■ Brano di testo:
:::
Nel mondo HR si parla molto di OKR: facciamo chiarezza tra i diversi modelli per definire, sviluppare e raggiungere gli obiettivi aziendali.
- Introduzione
- Cosa sono gli OKR?
- Cosa sono invece i KPI?
- Cosa si intende per MBO
- Gli ambiti di applicazione
- Esempi
1. Introduzione
Per avere successo nel business, in qualsiasi settore si operi, gli indicatori e l’attività di monitoraggio hanno un ruolo essenziale e consentono di impostare una strategia e una metodologia di lavoro efficaci.
Ogni azienda può scegliere un approccio diverso per svolgere questa attività, e dunque può capitare di imbattersi in molti acronimi che rappresentano altrettante metodologie di management e definizione degli obiettivi.
Negli ultimi tempi abbiamo importato dall’America la metodologia OKR, Objectives and Key Results, che sta regalando non poche soddisfazioni a diverse aziende italiane di tutte le dimensioni.
Rimangono però alcune perplessità sulla differenza tra OKR, KPI, MBO e su quale sia il sistema più corretto da adottare in ogni situazione. Andiamo a fondo dell’argomento.
2. Cosa sono gli OKR?
Nel 1999 l’ingegnere e imprenditore Andy Grove, CEO di Intel, introduce nel suo libro “High Output Management” un nuovo metodo di gestione del lavoro per obiettivi che negli anni a seguire sarebbe stato adottato da Google, di cui lui è parte del board, e avrebbe conosciuto una sempre maggiore diffusione all’interno di svariate imprese di successo.
Objective and Key Results, espressione inglese riassunta dall’acronimo OKR, indica una metodologia organizzativa che si basa da un lato sull’objective, cioè lo scopo che si vuole raggiungere, e dall’altro sui key results, ovvero le azioni da intraprendere per raggiungere il suddetto obiettivo. In altri termini, l’objective è il “what”, il “cosa” vogliamo ottenere, mentre i key results sono il “how”, il “come” arriviamo a destinazione.
:::
■ Dati registrati:
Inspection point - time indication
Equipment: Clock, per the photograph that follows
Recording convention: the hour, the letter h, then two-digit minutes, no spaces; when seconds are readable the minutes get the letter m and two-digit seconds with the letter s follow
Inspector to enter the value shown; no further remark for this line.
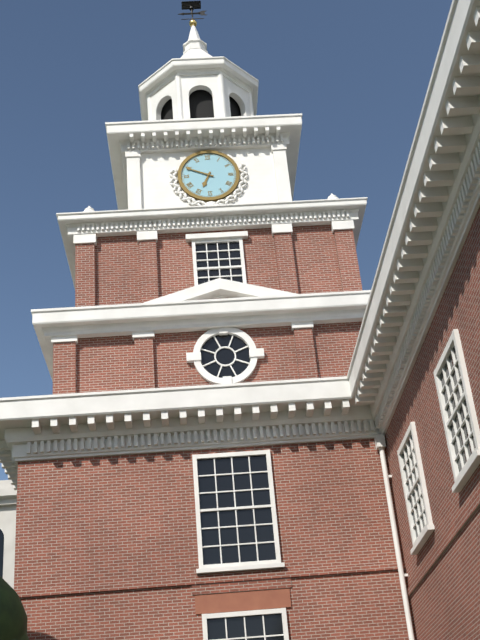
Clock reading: 6h49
:::
■ Requisiti dell'esercizio:
1 – Trascrivi dal testo sugli OKR il tratto che va da "Negli ultimi tempi" fino a "2. Cosa sono gli OKR?".
2 – Rispondi a queste domande basandoti sul testo sugli OKR:
(a) Quale carica ricopre Andy Grove in Intel?
(b) Da quale paese è stata importata la metodologia OKR?
(c) Quali altri due acronimi vengono messi a confronto con OKR?
3 – Traduci in inglese questa frase del testo sugli OKR: "Per avere successo nel business, in qualsiasi settore si operi, gli indicatori e l’attività di monitoraggio hanno un ruolo essenziale e consentono di impostare una strategia e una metodologia di lavoro efficaci."
I dati non hanno alcun ruolo in questo esercizio.

■ Risposte:
1 –
Negli ultimi tempi abbiamo importato dall’America la metodologia OKR, Objectives and Key Results, che sta regalando non poche soddisfazioni a diverse aziende italiane di tutte le dimensioni.
Rimangono però alcune perplessità sulla differenza tra OKR, KPI, MBO e su quale sia il sistema più corretto da adottare in ogni situazione. Andiamo a fondo dell’argomento.
2. Cosa sono gli OKR?

2 –
(a) CEO.
(b) Dall'America.
(c) KPI e MBO.

3 – To succeed in business, whatever sector you operate in, indicators and monitoring activity play an essential role and make it possible to set up an effective strategy and work methodology.